To achieve short-term success while supporting long-term goals, it’s important to take a structured approach to automation
that includes evaluating three important factors for banks:
- Tasks that are candidates for automation
Automation should be planned strategically, but that doesn’t mean it can’t achieve quick wins with smaller solutions. Rodrigues recalled one healthcare company that wanted to track highly critical purchase orders. “They wanted to make sure that vendors received those orders, so they had two people who would follow up with the vendors if there was no acknowledgement in 72 hours. We have a bot doing that now.” The new solution can provide a quick and complete return on its relatively low cost.
- Data to digitize
One critical stepping stone to automation, and other digital transformation goals, is the task of digitizing information. Fortunately, automation can actually help with this work. For example, Rodrigues said, “Even in this day and age, a lot of invoices come in as a PDF. We've implemented a solution with an optical character recognition engine that extracts the information off the invoice and enters it into their ERP system. Before the solution, one client had someone managing the flow into the system and then routing it to account payable processors who did the typing. So, that’s reduced two roles – while improving accuracy and speed.”

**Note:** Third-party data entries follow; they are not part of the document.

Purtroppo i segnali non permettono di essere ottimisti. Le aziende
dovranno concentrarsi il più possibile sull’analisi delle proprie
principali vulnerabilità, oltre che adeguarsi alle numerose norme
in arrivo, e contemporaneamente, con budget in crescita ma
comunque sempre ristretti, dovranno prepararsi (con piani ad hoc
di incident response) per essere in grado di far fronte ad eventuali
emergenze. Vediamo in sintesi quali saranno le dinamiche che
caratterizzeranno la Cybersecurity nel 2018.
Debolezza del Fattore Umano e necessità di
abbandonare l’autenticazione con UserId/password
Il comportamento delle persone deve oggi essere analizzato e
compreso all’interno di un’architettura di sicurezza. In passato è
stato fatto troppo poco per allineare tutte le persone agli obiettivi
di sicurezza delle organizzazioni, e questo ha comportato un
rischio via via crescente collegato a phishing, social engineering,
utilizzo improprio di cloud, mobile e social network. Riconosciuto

- Infrastructure to support the system
As solutions grow and infrastructure demands shift amidst cloud migration, banks need to make sure that their automations reside in the right place to enable speed, processing volume, data access, security and other needs. These factors can inform infrastructure development needs, but they can also affect the process of selecting which tasks will yield the best return on automation.

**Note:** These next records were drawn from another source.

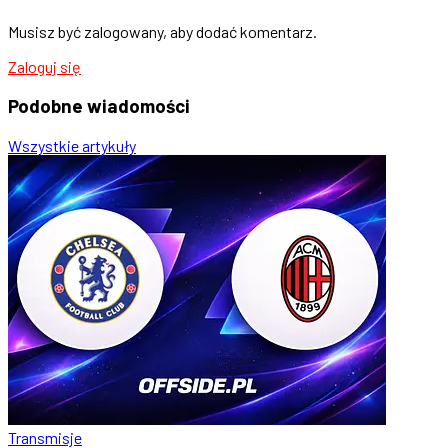
Musisz być zalogowany, aby dodać komentarz.
Zaloguj się
Podobne
wiadomości
Wszystkie artykuły
Transmisje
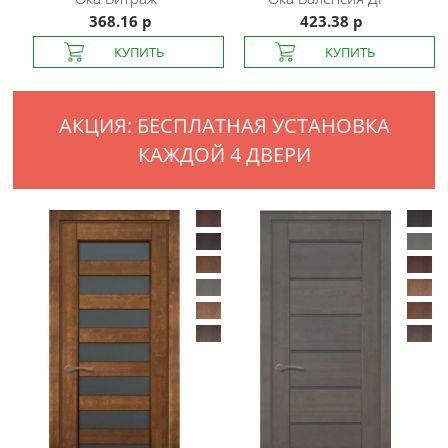
368.16 р
423.38 р
АКЦИЯ: БЕСПЛАТНАЯ УСТАНОВКА
КАЖДОЙ 4 ДВЕРИ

Apart from providing efficiency returns, automation can also be an important part of a bank’s strategy. “A lot of executives have started asking ‘What are my competitors doing, and what are the automation use cases that I need to pursue just to play catch up – versus what can give me a clear advantage?’” Sittema said.
Not just a nice-to-have
Digital banking has become the primary means of access for many banking customers. Now, banks need to reprioritize digital options within their business models.
“I think banks have been tasked with quickly leveraging digital and mobile banking and cloud analytics to grow deposits and scale their operations,” Sittema said. But the quick changes have come with a risk. “While cloud does help to optimize IT resources in banking, it also creates additional risk – and that’s especially true when cloud happens too fast. Many banks are making the shift to cloud hosting in a hurry, without enough due diligence around vendors, integrations, configurations, security and other issues.”
Digital transformation is here to stay, and it needs to be planned well, because that’s how banks will win their business in the future. “This trend will continue well after the pandemic is over,” Sittema said.